The almost 50 years of rule by the military dictatorship in Myanmar, historically known as Burma, ostensibly ended in 2011. In the 2015 election, that regime was replaced by the party of Nobel Peace Prize winner Aung San Suu Kyi. But in recent years the United Nations has accused the country of committing ethnic cleansing against its Rohingya Muslim minority and hundreds of thousands of Rohingya survivors are still considered to be refugees.
The attacks by Myanmar’s security forces on the Rohingya have been described as an example of “textbook ethnic cleansing” by UN groups. Human rights organizations reported in August 2017 that the army conducted mass executions without trial of Rohingya, along with sexual violence against the group and burned down villages. Some 400,000 Rohingya refugees fled to neighboring Bangladesh and many others are trapped along the border between the two countries. The refugees have testified about acts of systematic murder and rape by the Myanmar military, which the government denies.
Over the years, relations between Israel and Myanmar have included military ties, which continued even during the period of the European Union’s arms embargo on Myanmar as well as U.S. sanctions againstthe sale of weapons to the country. Some of the sanctions based on human rights violations were lifted in recent years after the end of the military dictatorship, but the ban on the sale of weapons to the country remained in place. In October 2017, Haaretz reported that Israel sold advanced weaponry to Myanmar even during the period it was accused of conducting ethnic cleansing.
In September 2017, Israel’s High Court of Justice ruled on a petition against Israel’s weapons sales to Myanmar.
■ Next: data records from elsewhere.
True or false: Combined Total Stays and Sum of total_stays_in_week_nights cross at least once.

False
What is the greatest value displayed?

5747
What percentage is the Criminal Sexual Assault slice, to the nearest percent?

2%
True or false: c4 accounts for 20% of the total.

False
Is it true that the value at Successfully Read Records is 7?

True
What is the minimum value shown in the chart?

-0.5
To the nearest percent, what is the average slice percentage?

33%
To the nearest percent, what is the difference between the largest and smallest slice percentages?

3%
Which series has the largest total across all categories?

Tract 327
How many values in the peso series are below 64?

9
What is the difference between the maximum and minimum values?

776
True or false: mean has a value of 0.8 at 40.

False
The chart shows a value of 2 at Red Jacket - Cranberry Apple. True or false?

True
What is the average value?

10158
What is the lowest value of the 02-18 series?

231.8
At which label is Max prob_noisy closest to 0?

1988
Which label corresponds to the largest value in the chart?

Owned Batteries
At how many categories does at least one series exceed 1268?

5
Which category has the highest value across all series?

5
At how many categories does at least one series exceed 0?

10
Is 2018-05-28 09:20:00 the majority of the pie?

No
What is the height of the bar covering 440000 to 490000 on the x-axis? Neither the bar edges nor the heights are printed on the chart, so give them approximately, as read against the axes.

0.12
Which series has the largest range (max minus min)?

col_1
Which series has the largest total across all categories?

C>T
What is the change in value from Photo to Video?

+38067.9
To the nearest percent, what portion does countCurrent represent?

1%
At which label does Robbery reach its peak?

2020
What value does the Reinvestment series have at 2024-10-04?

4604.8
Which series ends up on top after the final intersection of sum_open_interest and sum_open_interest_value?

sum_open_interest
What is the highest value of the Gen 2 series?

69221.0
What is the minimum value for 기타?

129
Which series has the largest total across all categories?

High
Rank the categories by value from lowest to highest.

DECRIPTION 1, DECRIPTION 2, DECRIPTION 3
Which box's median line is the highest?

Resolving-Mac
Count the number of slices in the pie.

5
However, the court decision must remain secret because the judges hearing the case – Supreme Court justices Yoram Danziger, Anat Baron and David Mintz – issued a gag order on it at the request of the state. Since then, Israel says it has stopped selling weapons to Myanmar and there have been no reports of any such sales by Israel or any military exercises with Myanmar.
Diplomatic relations with Myanmar have not changed, despite the halt in weapons sales. Emmanuel Nahshon, the spokesman for Israel’s Foreign Ministry, said in response to questions concerning the education agreement that Israel has diplomatic relations with Myanmar, as it does with many other countries around the world. “These relations are expressed in a wide range of areas including culture, agriculture and education. Israel does not sell weapons to Myanmar. We should applaud the signing of the agreement with this nation in the field of education,” said Nahshon.
Foreign Ministry officials told Haaretz that the “picture is complicated and not one-dimensional the way [people] are trying to present it sometimes.” The cooperation with Myanmar in areas that are not related to the sale of weapons is important to Israel because the country has changed the way it votes in international forums and now tends to support Israel, said the officials.
Recently, an official representative of Myanmar attended a celebratory reception held by the Foreign Ministry in honor of the moving of the U.S. Embassy in Israel to Jerusalem. The cooperation in the field of education, and especially in the instruction of Holocaust studies, is a positive step that promotes universal values, said Foreign Ministry officials. Similar actions have been taken in the past in Myanmar, including commemorating International Holocaust Remembrance Day in the country’s higher education system.